* Work request:
In your copy, reproduce the entries exactly as they are, minus the images.

* Provided material:

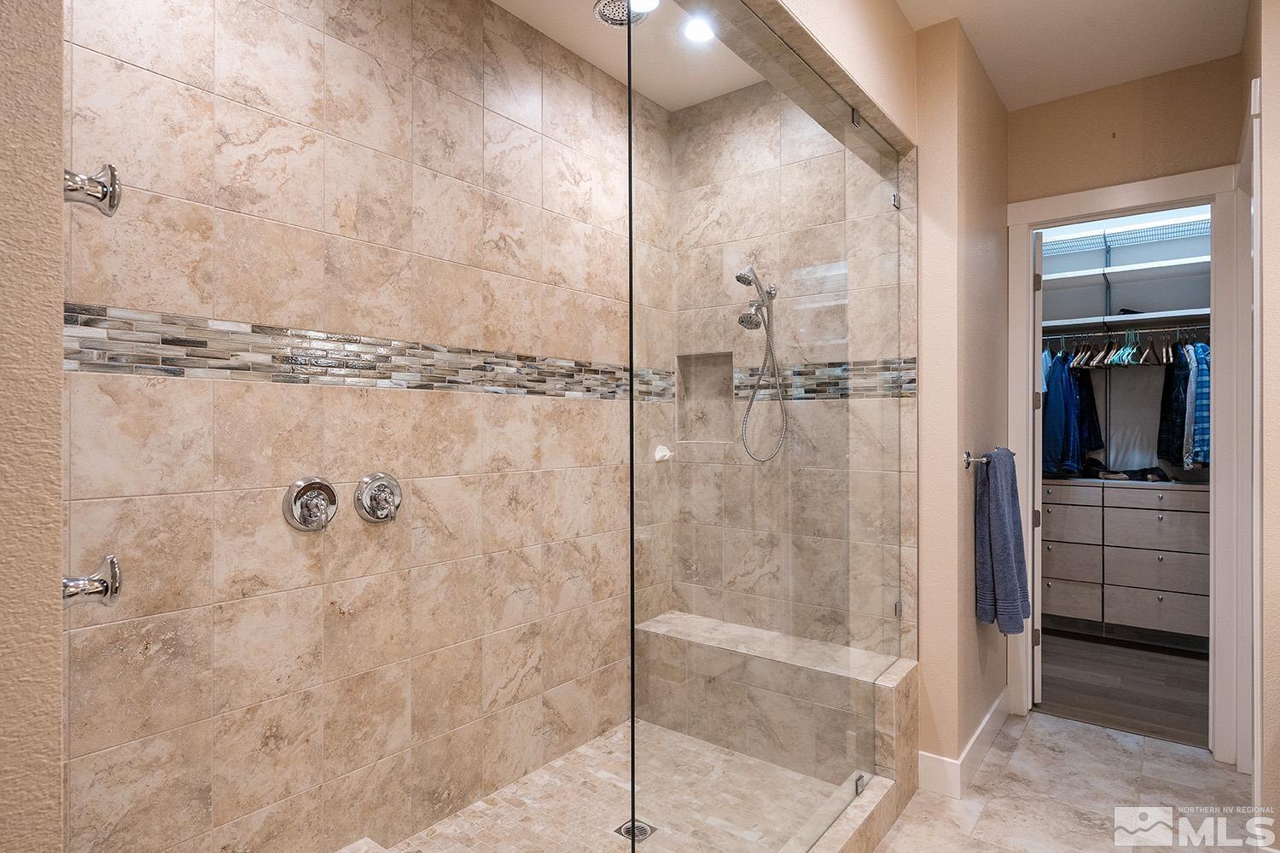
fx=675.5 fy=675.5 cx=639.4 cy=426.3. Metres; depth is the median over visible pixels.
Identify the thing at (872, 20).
wall
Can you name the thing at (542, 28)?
shower ceiling
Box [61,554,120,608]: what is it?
body spray
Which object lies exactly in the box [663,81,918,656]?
shower back wall
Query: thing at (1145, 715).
closet floor
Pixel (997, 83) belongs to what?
ceiling
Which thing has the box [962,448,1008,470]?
towel bar
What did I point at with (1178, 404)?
dark jacket
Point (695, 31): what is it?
recessed light
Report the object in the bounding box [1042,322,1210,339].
closet rod
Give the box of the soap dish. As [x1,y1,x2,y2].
[652,444,672,462]
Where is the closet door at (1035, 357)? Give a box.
[1030,229,1044,708]
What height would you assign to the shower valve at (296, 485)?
0.154 m
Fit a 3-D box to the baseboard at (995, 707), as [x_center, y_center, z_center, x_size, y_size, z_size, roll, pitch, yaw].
[1.382,1.257,2.804,0.172,0.129,1.122,0,0,38]
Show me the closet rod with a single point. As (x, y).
(1098, 334)
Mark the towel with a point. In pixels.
(1010, 550)
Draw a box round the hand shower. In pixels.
[733,261,788,464]
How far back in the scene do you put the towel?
2.51 m
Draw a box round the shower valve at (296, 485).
[281,476,337,531]
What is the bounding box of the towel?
[973,448,1029,633]
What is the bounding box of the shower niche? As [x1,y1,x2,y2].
[675,351,734,443]
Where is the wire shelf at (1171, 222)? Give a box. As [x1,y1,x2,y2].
[1039,211,1210,255]
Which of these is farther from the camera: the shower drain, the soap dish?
the soap dish
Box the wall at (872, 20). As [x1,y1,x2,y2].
[766,0,917,146]
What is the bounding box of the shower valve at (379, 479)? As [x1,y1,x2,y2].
[352,471,402,523]
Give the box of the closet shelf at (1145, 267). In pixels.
[1039,256,1212,286]
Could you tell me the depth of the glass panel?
1.64 m
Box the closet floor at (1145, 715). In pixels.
[1035,625,1210,747]
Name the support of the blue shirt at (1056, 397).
hanging from the closet rod
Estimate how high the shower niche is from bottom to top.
0.422 m
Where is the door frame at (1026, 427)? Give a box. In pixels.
[1006,166,1242,762]
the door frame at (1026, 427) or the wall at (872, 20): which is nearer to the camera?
the wall at (872, 20)
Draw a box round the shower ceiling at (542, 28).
[491,0,757,110]
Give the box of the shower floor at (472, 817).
[354,719,854,852]
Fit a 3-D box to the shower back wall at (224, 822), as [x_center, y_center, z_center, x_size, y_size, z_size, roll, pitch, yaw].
[-0.625,-0.079,2.218,0.120,2.826,2.457,0,0,38]
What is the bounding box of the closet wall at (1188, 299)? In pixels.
[1038,208,1211,474]
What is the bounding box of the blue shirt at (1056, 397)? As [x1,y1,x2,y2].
[1040,346,1101,476]
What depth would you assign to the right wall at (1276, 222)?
1.93 m
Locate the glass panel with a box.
[628,0,908,849]
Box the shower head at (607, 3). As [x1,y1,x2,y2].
[593,0,655,27]
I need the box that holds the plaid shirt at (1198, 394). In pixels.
[1183,339,1210,470]
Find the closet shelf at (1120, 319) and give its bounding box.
[1036,307,1211,332]
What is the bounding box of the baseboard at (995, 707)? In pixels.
[917,691,1011,798]
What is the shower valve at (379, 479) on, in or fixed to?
attached to the shower back wall at (224, 822)
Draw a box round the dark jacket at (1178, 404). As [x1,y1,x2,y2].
[1157,340,1189,470]
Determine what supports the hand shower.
attached to the shower back wall at (737, 329)
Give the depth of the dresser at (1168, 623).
4.08 m
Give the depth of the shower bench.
2.58 m
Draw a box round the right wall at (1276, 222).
[1236,0,1279,842]
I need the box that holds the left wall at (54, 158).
[0,0,64,852]
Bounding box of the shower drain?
[616,819,655,842]
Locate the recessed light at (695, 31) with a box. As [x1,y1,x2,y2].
[682,16,715,42]
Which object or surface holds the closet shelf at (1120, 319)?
attached to the closet wall at (1188, 299)
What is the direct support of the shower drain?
in the shower floor at (472, 817)
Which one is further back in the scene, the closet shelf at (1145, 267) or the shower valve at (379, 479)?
the closet shelf at (1145, 267)
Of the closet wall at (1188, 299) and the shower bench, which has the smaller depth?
the shower bench
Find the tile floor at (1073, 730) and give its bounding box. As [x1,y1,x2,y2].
[871,710,1257,852]
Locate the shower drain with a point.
(622, 834)
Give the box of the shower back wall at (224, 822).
[64,0,670,852]
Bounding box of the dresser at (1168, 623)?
[1039,477,1210,649]
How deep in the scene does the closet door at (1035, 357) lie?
3.15 m
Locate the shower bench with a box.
[635,612,916,788]
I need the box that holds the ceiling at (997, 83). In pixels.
[893,0,1249,112]
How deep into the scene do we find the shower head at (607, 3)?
2.32 m
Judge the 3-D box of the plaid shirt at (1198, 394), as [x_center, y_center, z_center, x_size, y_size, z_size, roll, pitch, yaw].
[3.228,-0.139,3.892,0.160,0.744,0.336,0,0,1]
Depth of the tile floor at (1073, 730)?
2.40 m
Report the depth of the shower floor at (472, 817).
2.25 m
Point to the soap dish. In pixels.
(662, 454)
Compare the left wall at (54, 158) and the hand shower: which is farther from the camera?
the hand shower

* Your solution:
fx=675.5 fy=675.5 cx=639.4 cy=426.3. Metres; depth is the median over visible pixels.
Identify the thing at (872, 20).
wall
Can you name the thing at (542, 28)?
shower ceiling
Box [61,554,120,608]: what is it?
body spray
Which object lies exactly in the box [663,81,918,656]?
shower back wall
Query: thing at (1145, 715).
closet floor
Pixel (997, 83) belongs to what?
ceiling
Which thing has the box [962,448,1008,470]?
towel bar
What did I point at with (1178, 404)?
dark jacket
Point (695, 31): what is it?
recessed light
Report the object in the bounding box [1042,322,1210,339].
closet rod
Give the box of the soap dish. As [x1,y1,x2,y2].
[652,444,672,462]
Where is the closet door at (1035, 357)? Give a box.
[1030,229,1044,708]
What height would you assign to the shower valve at (296, 485)?
0.154 m
Fit a 3-D box to the baseboard at (995, 707), as [x_center, y_center, z_center, x_size, y_size, z_size, roll, pitch, yaw].
[1.382,1.257,2.804,0.172,0.129,1.122,0,0,38]
Show me the closet rod with a single point. As (x, y).
(1098, 334)
Mark the towel with a point. In pixels.
(1010, 550)
Draw a box round the hand shower. In pixels.
[733,261,788,464]
How far back in the scene do you put the towel?
2.51 m
Draw a box round the shower valve at (296, 485).
[281,476,337,531]
What is the bounding box of the towel?
[973,448,1029,633]
What is the bounding box of the shower niche? As [x1,y1,x2,y2].
[675,351,734,443]
Where is the wire shelf at (1171, 222)? Give a box. As [x1,y1,x2,y2].
[1039,211,1210,255]
Which of these is farther from the camera: the shower drain, the soap dish?
the soap dish
Box the wall at (872, 20). As [x1,y1,x2,y2].
[766,0,917,146]
What is the bounding box of the shower valve at (379, 479)? As [x1,y1,x2,y2].
[352,471,402,523]
Give the box of the closet shelf at (1145, 267). In pixels.
[1039,256,1212,286]
Could you tell me the depth of the glass panel?
1.64 m
Box the closet floor at (1145, 715). In pixels.
[1035,625,1210,747]
Name the support of the blue shirt at (1056, 397).
hanging from the closet rod
Estimate how high the shower niche is from bottom to top.
0.422 m
Where is the door frame at (1026, 427)? Give a box. In pixels.
[1006,166,1242,762]
the door frame at (1026, 427) or the wall at (872, 20): which is nearer to the camera?
the wall at (872, 20)
Draw a box round the shower ceiling at (542, 28).
[491,0,757,110]
Give the box of the shower floor at (472, 817).
[354,719,854,852]
Fit a 3-D box to the shower back wall at (224, 822), as [x_center, y_center, z_center, x_size, y_size, z_size, roll, pitch, yaw].
[-0.625,-0.079,2.218,0.120,2.826,2.457,0,0,38]
What is the bounding box of the closet wall at (1188, 299)? In pixels.
[1038,208,1211,474]
What is the bounding box of the blue shirt at (1056, 397)? As [x1,y1,x2,y2].
[1040,346,1101,476]
What depth would you assign to the right wall at (1276, 222)?
1.93 m
Locate the glass panel with a box.
[628,0,908,849]
Box the shower head at (607, 3). As [x1,y1,x2,y2].
[593,0,655,27]
I need the box that holds the plaid shirt at (1198, 394). In pixels.
[1183,339,1210,470]
Find the closet shelf at (1120, 319) and give its bounding box.
[1036,307,1211,332]
What is the bounding box of the baseboard at (995, 707)? In pixels.
[917,691,1011,798]
What is the shower valve at (379, 479) on, in or fixed to?
attached to the shower back wall at (224, 822)
Draw a box round the dark jacket at (1178, 404). As [x1,y1,x2,y2].
[1157,340,1189,470]
Determine what supports the hand shower.
attached to the shower back wall at (737, 329)
Give the depth of the dresser at (1168, 623).
4.08 m
Give the depth of the shower bench.
2.58 m
Draw a box round the right wall at (1276, 222).
[1236,0,1279,842]
I need the box that holds the left wall at (54, 158).
[0,0,64,852]
Bounding box of the shower drain?
[616,819,655,842]
Locate the recessed light at (695, 31) with a box. As [x1,y1,x2,y2].
[682,16,715,42]
Which object or surface holds the closet shelf at (1120, 319)?
attached to the closet wall at (1188, 299)
What is the direct support of the shower drain?
in the shower floor at (472, 817)
Which one is further back in the scene, the closet shelf at (1145, 267) or the shower valve at (379, 479)?
the closet shelf at (1145, 267)
Of the closet wall at (1188, 299) and the shower bench, which has the smaller depth?
the shower bench
Find the tile floor at (1073, 730) and give its bounding box. As [x1,y1,x2,y2].
[871,710,1257,852]
Locate the shower drain with a point.
(622, 834)
Give the box of the shower back wall at (224, 822).
[64,0,670,852]
Bounding box of the dresser at (1168, 623)?
[1039,477,1210,649]
How deep in the scene does the closet door at (1035, 357) lie?
3.15 m
Locate the shower bench with a box.
[635,612,916,788]
I need the box that holds the ceiling at (997, 83). In pixels.
[893,0,1249,112]
How deep into the scene do we find the shower head at (607, 3)?
2.32 m
Judge the 3-D box of the plaid shirt at (1198, 394), as [x_center, y_center, z_center, x_size, y_size, z_size, roll, pitch, yaw].
[3.228,-0.139,3.892,0.160,0.744,0.336,0,0,1]
Depth of the tile floor at (1073, 730)?
2.40 m
Report the depth of the shower floor at (472, 817).
2.25 m
Point to the soap dish. In pixels.
(662, 454)
Compare the left wall at (54, 158) and the hand shower: which is farther from the camera?
the hand shower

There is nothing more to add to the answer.